The Miami Herald places Landis in the top 10 sports "oddities" of 2006 where he comes in at #2:
2. Landis' tainted title: American dominance continued at the Tour De France when Floyd Landis pulled off a dramatic, come-from-far-behind victory. But Landis' title quickly came under question when he tested positive for high levels of testosterone during the race. Landis is fighting the accusations.
The Herald-Dispatch discusses the prevelance of doping issue stories in sports in 2006.
The El Paso Times features an AP piece by Jim Litke which points out that adversity seemed to define sports in 2006.
Appleton Post Crescent offers a New Years Resolution:
I, Floyd Landis, resolve to get better organized when telling my various tales as to why I tested positive for performance-enhancing drugs after winning the Tour de France.
Daily Item of Lynn is more generous in it's "adversity is the theme" rundown:
American Floyd Landis overcame much adversity to become the first Tour de France winner who wasn't Lance Armstrong in eight years.
But then, similar to many bicycle riders, Landis' victory - and good name - has been tained by a doping scandal.
VeloNews letters rage on, 3:1 against Landis today.
Clarksville TN Leaf Chronicle says,
The biggest surprise of the year may have come in the Tour de France and American Floyd Landis winning, but then fighting to keep the title after drug tests showed he had cheated.
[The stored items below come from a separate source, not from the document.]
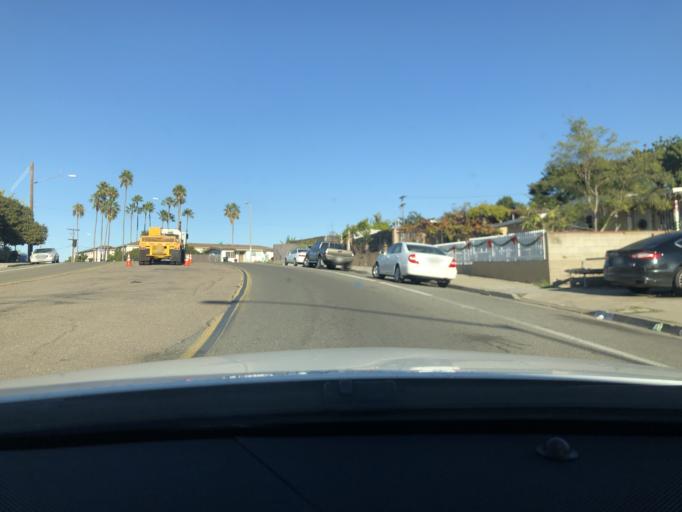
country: US
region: California
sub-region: San Diego County
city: Lemon Grove
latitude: 32.7447
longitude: -117.0594
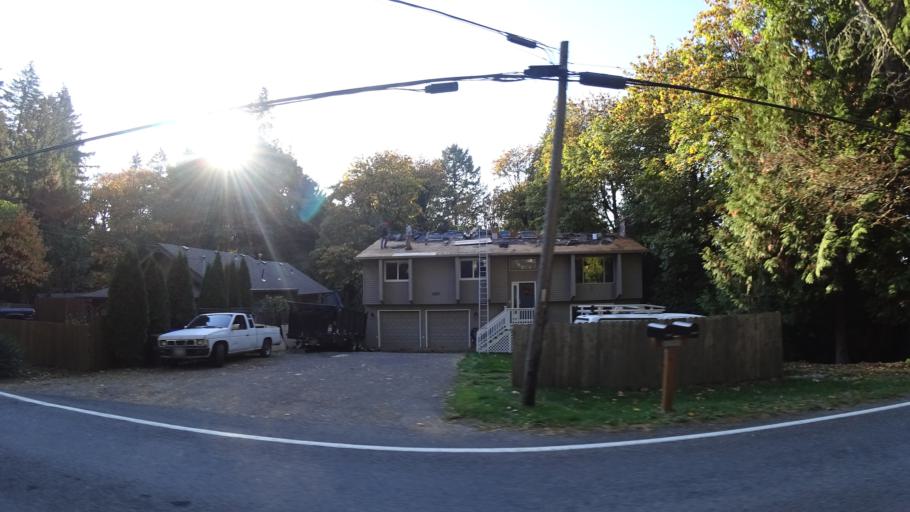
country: US
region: Oregon
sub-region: Multnomah County
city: Gresham
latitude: 45.4737
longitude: -122.4483
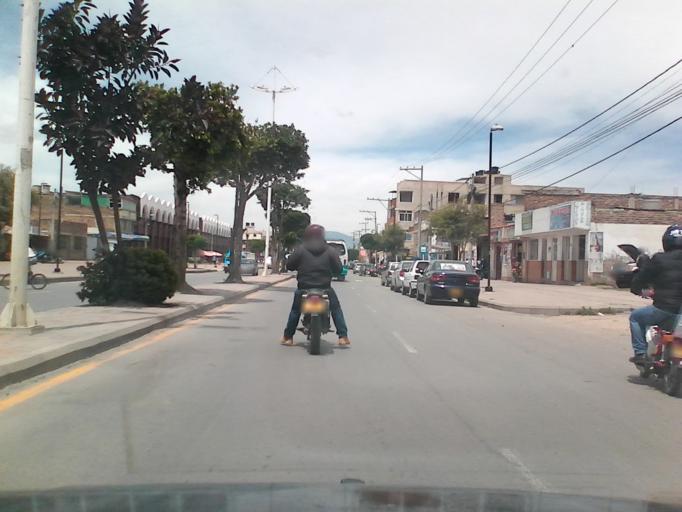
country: CO
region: Boyaca
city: Sogamoso
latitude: 5.7204
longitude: -72.9378
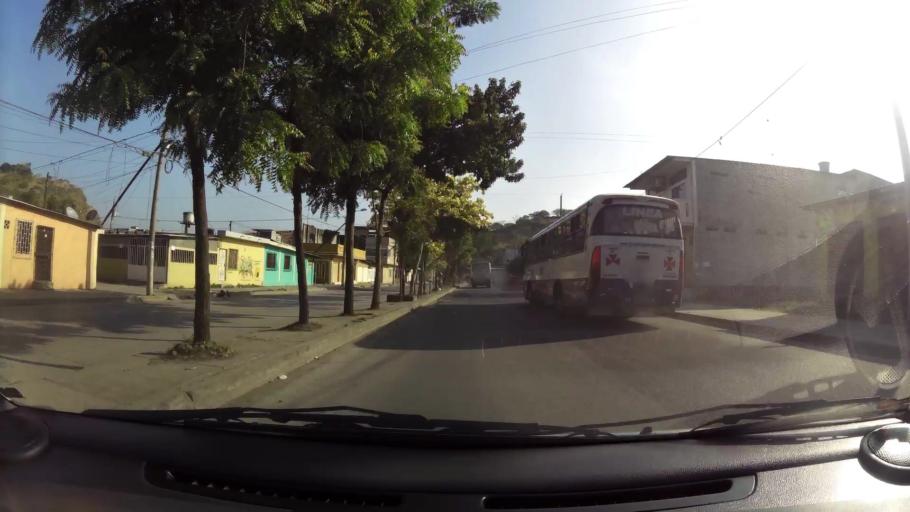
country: EC
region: Guayas
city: Eloy Alfaro
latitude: -2.1749
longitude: -79.8394
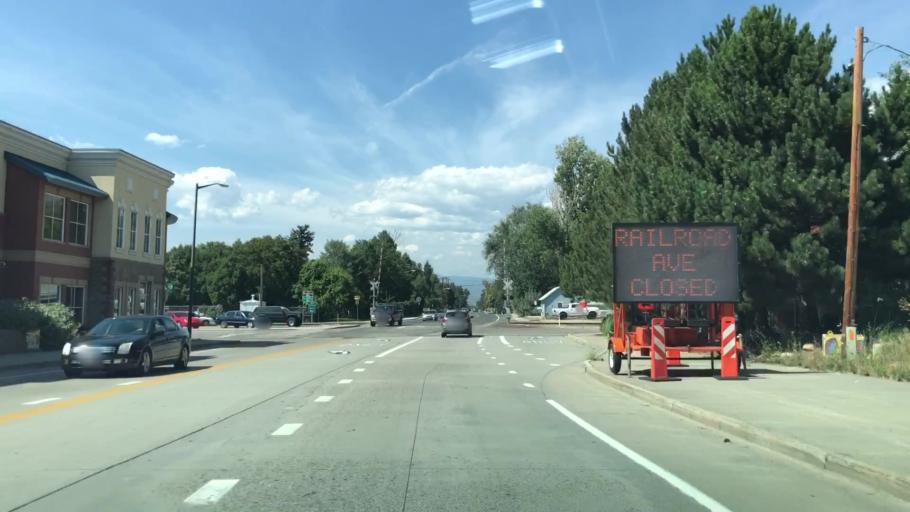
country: US
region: Colorado
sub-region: Larimer County
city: Loveland
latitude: 40.3927
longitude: -105.0753
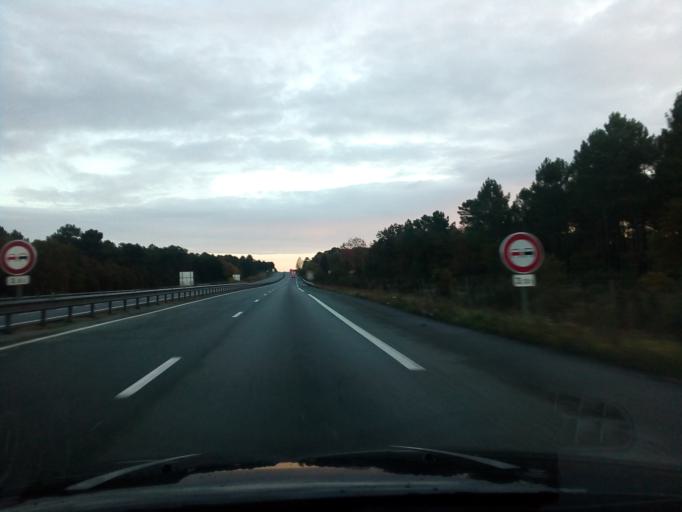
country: FR
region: Aquitaine
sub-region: Departement de la Gironde
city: Laruscade
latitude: 45.1764
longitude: -0.3287
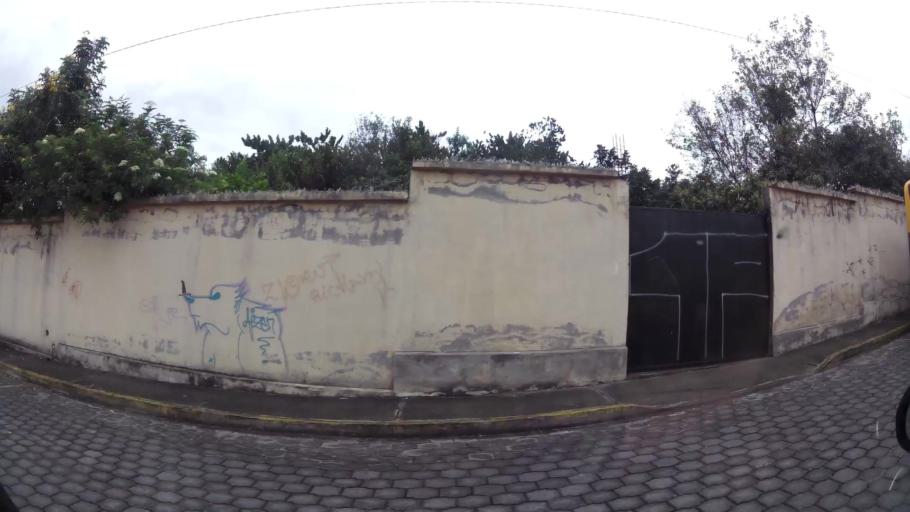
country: EC
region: Pichincha
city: Sangolqui
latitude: -0.3047
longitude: -78.4737
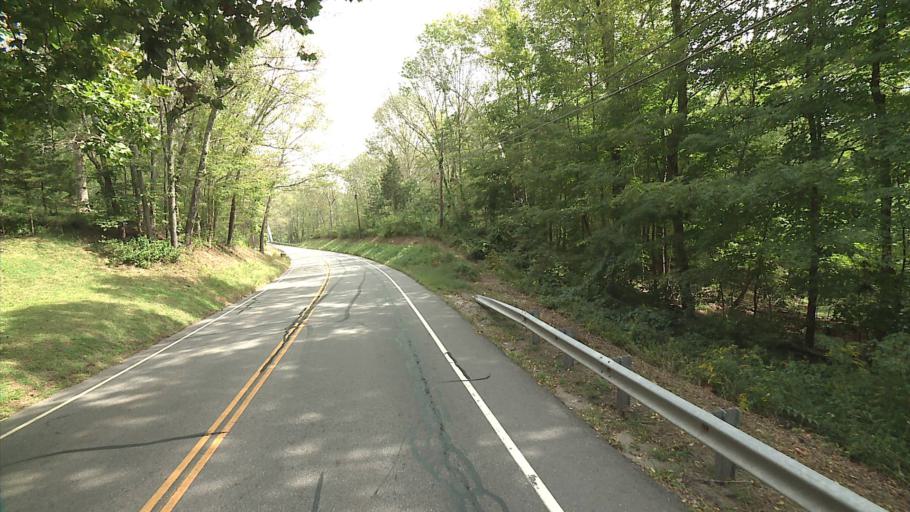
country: US
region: Connecticut
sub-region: New London County
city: Jewett City
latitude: 41.6513
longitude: -71.9732
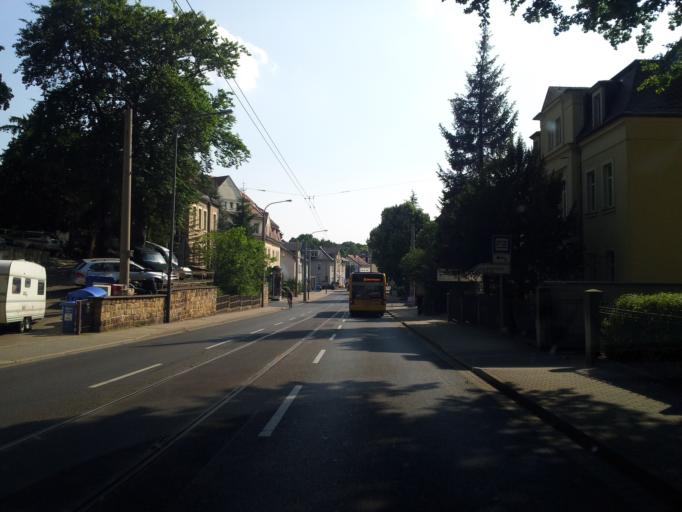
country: DE
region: Saxony
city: Albertstadt
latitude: 51.1165
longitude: 13.7874
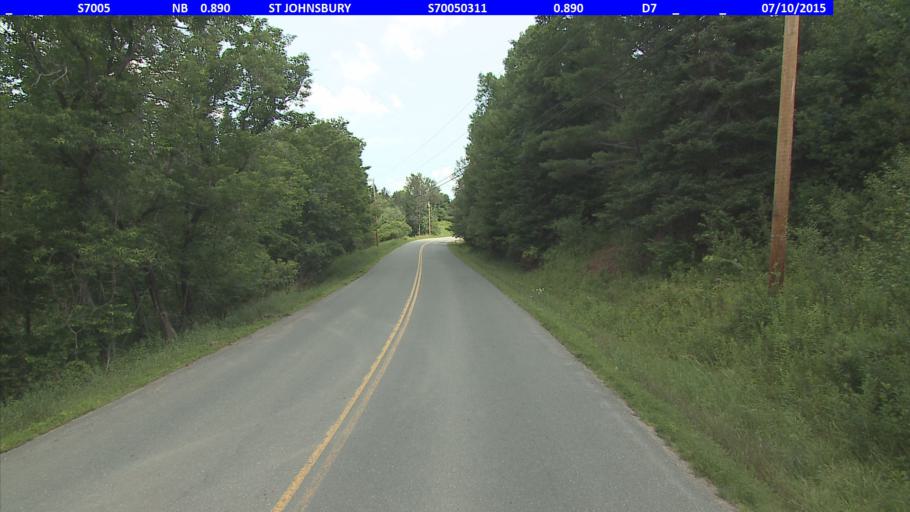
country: US
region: Vermont
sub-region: Caledonia County
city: St Johnsbury
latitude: 44.4464
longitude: -72.0061
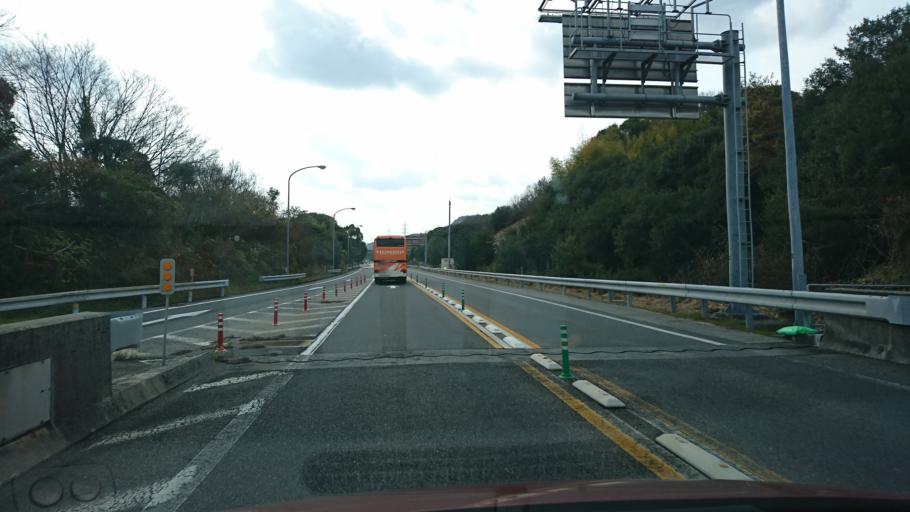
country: JP
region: Hiroshima
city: Innoshima
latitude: 34.2475
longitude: 133.0483
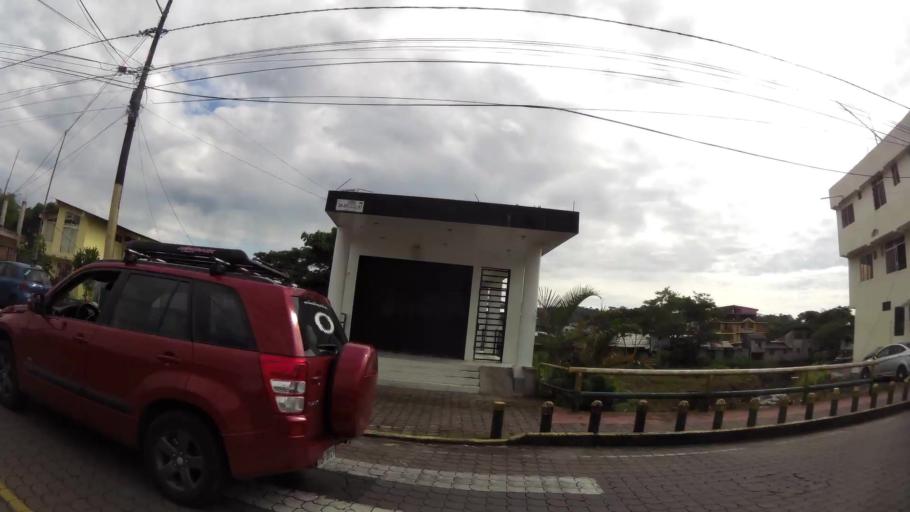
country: EC
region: Pastaza
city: Puyo
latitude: -1.4824
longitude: -77.9993
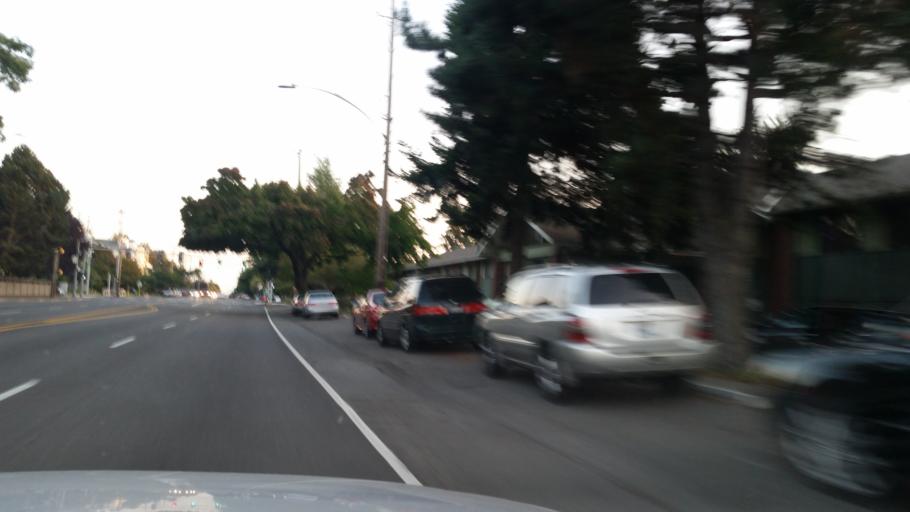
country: US
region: Washington
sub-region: King County
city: Shoreline
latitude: 47.7243
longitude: -122.3556
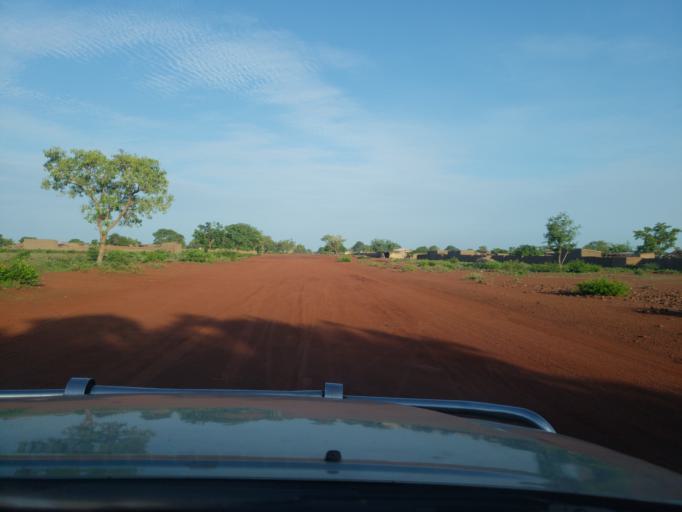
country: ML
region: Sikasso
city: Koutiala
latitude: 12.4044
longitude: -5.5279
Rant talks about how athletes don't trust WADA right now, citing internal conflicts of interest, and what might be done. He's particularly irked at the "you can't question the science" rules. He'd like to separate test development from lab accreditation from case prosecution. These sound reasonable, but his suggestion for accreditation seems off -- he proposes using ISO accreditation for the doping test parts. However, ISO auditors work to the ISO standards to which they are trained. How would they come up to speed on doping tests? It does seem like an independant doping lab auditor is needed, but the real problem is tha laxity of the standard and validation of the tests to which they are being certified. TBV might be happy just to separate the prosecution from the test/lab parts of WADA.
Mickey Mantle's Liver (Ross the Prof) predicts what July 2007 will bring:
Even though he isn't racing in this year's Tour de France, during the Tour, you will hear more about Floyd Landis than you will hear about the winner of this year's race.
Brett does a multiple choice test on sports doping, with these two germane questions:
13. After a Spanish doping investigation forced the riders who finished second, third, fourth and fifth in last year's Tour de France to drop out of this year's race, the 2006 Tour was:
b) You're kidding, right?
14. Which of the following excuses did Tour de France winner Floyd Landis NOT provide for his failed drug test:
b) Cortisone shots for a sore hip.
c) Drinking beer and whiskey the night before a stage.
d) Thyroid medication.
e) His natural metabolism.
f) Ingesting something.
g) All of the above.
h) OK, we're running out of letters here.